Ein Manko des Schlichtungsverfahrens in seiner derzeitigen Form ist es außerdem, dass keine Möglichkeit besteht, konkrete Verbesserungen zu verlangen, sondern formell nur Schadenersatz für die Diskriminierung eingefordert werden kann. Diese Forderung wird erstens, glaube ich, oft abgeschmettert und es bliebe dann nur ein Gang zu Gericht.
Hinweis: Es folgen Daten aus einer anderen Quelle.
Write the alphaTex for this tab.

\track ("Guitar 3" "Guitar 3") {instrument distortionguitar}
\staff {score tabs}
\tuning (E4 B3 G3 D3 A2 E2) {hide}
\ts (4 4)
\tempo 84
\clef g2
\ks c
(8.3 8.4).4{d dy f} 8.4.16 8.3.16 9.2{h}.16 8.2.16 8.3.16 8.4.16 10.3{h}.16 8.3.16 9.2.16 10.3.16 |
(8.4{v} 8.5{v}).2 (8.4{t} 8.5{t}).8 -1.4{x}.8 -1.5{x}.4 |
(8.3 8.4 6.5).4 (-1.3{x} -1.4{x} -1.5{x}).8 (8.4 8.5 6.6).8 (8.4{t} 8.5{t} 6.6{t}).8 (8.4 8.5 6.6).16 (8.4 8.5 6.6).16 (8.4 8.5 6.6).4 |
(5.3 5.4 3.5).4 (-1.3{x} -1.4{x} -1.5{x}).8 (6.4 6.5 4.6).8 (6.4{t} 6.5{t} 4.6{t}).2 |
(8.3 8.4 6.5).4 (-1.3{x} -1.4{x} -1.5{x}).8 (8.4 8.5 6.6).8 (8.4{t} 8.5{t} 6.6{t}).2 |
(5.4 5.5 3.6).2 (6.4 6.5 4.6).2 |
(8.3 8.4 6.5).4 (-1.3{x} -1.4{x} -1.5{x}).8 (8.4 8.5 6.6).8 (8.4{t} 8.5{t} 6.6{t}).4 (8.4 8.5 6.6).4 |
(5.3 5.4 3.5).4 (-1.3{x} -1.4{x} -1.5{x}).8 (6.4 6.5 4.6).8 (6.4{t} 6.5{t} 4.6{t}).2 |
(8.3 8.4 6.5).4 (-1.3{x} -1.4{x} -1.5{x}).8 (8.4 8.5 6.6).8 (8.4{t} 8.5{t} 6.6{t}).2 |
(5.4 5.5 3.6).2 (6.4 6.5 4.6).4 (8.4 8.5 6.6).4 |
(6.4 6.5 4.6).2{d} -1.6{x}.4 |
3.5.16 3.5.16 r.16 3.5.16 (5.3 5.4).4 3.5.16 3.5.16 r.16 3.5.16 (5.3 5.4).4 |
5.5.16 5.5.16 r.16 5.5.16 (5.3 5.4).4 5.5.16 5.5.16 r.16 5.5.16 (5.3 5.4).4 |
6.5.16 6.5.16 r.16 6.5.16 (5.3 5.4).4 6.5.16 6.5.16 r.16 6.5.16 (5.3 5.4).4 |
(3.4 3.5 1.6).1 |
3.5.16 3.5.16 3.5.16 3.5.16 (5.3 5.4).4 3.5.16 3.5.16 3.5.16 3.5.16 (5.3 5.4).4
Zweitens ändern 700 Euro Schadenersatz oftmals nichts an der Situation.
Während des Schlichtungsverfahrens hat mich Martin Ladstätter vom Verein BIZEPS begleitet, die Beratung empfand ich als sehr hilfreich und kompetent. Großes Lob an dieser Stelle. Ohne Unterstützung hätte ich mich nicht an das Verfahren herangewagt.
Obwohl das Verfahren in der jetzigen Form eher zahnlos ist, bietet es trotzdem die Möglichkeit Diskriminierungen aufzuzeigen. Dann muss sich zumindest ein Vertreter der diskriminierenden Organisation/Unternehmen damit auseinandersetzen. Dies kann zur Bewusstseinsbildung beitragen, vor allem dann, wenn sich diverse Firmen etc. oft mit Schlichtungsanträgen herumschlagen müssen.